Demosthenes. Vol. VI. Private Orations, L-LVIII, In Neaeram, LIX. Murray, A. T., translator. Cambridge, MA: Harvard University Press, 1939 (printing).

Now let me bring before you another deposition of Phrastor and his clansmen and the members of his gens, which proves that the defendant Neaera is an alien. Not long after Phrastor had sent away the daughter of Neaera, he fell sick. He got into a dreadful condition and became utterly helpless. There was an old quarrel between him and his own relatives, toward whom he cherished anger and hatred; and besides he was childless.

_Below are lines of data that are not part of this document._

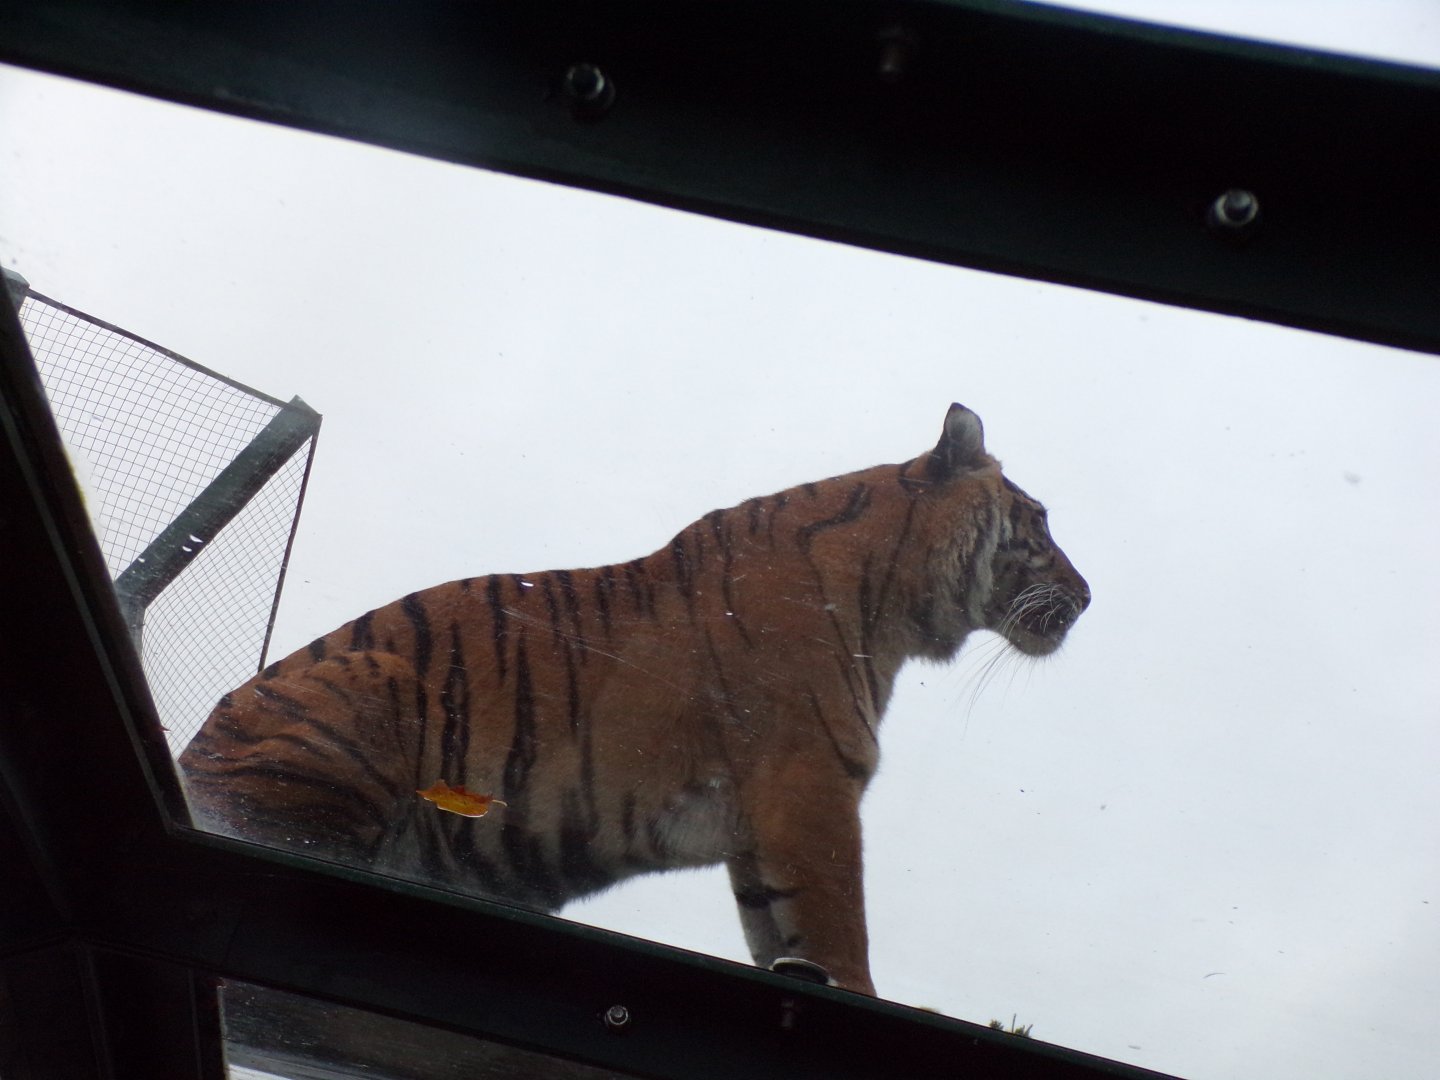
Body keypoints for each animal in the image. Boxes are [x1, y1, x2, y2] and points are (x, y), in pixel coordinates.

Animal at [179, 403, 1089, 995]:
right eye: (1041, 521)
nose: (1087, 598)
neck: (893, 603)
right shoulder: (811, 792)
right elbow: (843, 941)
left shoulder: (764, 827)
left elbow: (787, 943)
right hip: (369, 686)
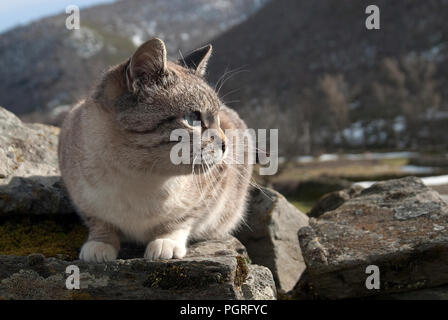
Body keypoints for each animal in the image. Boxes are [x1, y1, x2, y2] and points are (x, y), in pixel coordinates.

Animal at [57, 38, 254, 262]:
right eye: (192, 118)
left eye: (218, 120)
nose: (224, 145)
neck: (136, 175)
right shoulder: (82, 198)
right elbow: (100, 223)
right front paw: (99, 246)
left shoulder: (212, 189)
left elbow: (179, 220)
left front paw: (164, 244)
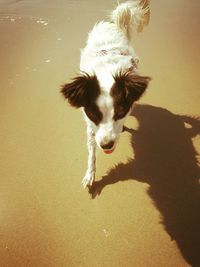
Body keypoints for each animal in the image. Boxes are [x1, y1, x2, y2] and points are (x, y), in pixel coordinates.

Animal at [60, 0, 150, 188]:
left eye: (121, 111)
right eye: (93, 114)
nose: (107, 145)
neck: (106, 71)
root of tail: (112, 24)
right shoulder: (91, 128)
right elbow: (91, 153)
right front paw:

Being cajoled, therefore, in his illness by the attentions of Neaera and her daughter—

they came while he lay sick and had no one to care for him, bringing him the medicines suited to his case and looking after his needs; and you know of yourselves what value a woman has in the sick-room, when she waits upon a man who is ill—well, he was induced to take back and adopt as his son the child whom the daughter of this woman Neaera had borne after she was sent away from his house in a state of pregnancy, after he had learned that she was the daughter, not of Stephanus, but of Neaera, and was angered at their deceit.

His reasoning in the matter was both natural and to be expected. He was in a precarious condition and there was not much hope that he would recover. He did not wish his relatives to get his property nor himself to die childless, so he adopted this boy and received him back into his house. That he would never have done this, if he had been in good health, I will show you by a strong and convincing proof.

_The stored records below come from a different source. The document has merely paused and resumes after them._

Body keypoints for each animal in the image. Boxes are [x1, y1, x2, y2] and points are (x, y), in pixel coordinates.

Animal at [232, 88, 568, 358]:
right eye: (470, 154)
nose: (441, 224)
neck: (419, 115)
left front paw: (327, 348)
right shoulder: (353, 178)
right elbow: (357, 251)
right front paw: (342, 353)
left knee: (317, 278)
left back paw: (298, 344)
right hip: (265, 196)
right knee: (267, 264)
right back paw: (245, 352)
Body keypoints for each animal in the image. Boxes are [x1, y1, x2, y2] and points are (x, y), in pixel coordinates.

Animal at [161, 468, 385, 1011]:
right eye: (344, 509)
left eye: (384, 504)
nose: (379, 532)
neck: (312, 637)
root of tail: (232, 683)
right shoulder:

For no sooner had Phrastor got up from that sickness and recovered his health and was fairly well, than he took to wife according to the laws an Athenian woman, the legitimate daughter of Satyrus, of Melitê, and the sister of Diphilus. Let this, therefore, be a proof to you that he took back the child, not willingly, but forced by his sickness, by his childless condition, by the care shown by these women in nursing him, and by the enmity which he felt toward his own relatives, and his wish that they should not inherit his property, if anything should happen to him. This will be proved to you even more clearly by what followed.

For when Phrastor at the time of his illness sought to introduce the boy born of the daughter of Neaera to his clansmen and to the Brytidae, to which gens Phrastor himself belongs, the members of the gens, knowing, I fancy, who the woman was whom Phrastor first took to wife, that, namely, she was the daughter of Neaera, and knowing, too, of his sending the woman away, and that it was because of his illness that Phrastor had been induced to take back the child, refused to recognize the child and would not enter him on their register.

Phrastor brought suit against them for refusing to register his son, but the members of the gens challenged him before the arbitrator to swear by full-grown victims that he verily believed the boy to be his own son, born of an Athenian woman and one betrothed to him in accordance with the law. When the members of the gens tendered this challenge to Phrastor before the arbitrator, he refused to take the oath, and did not swear.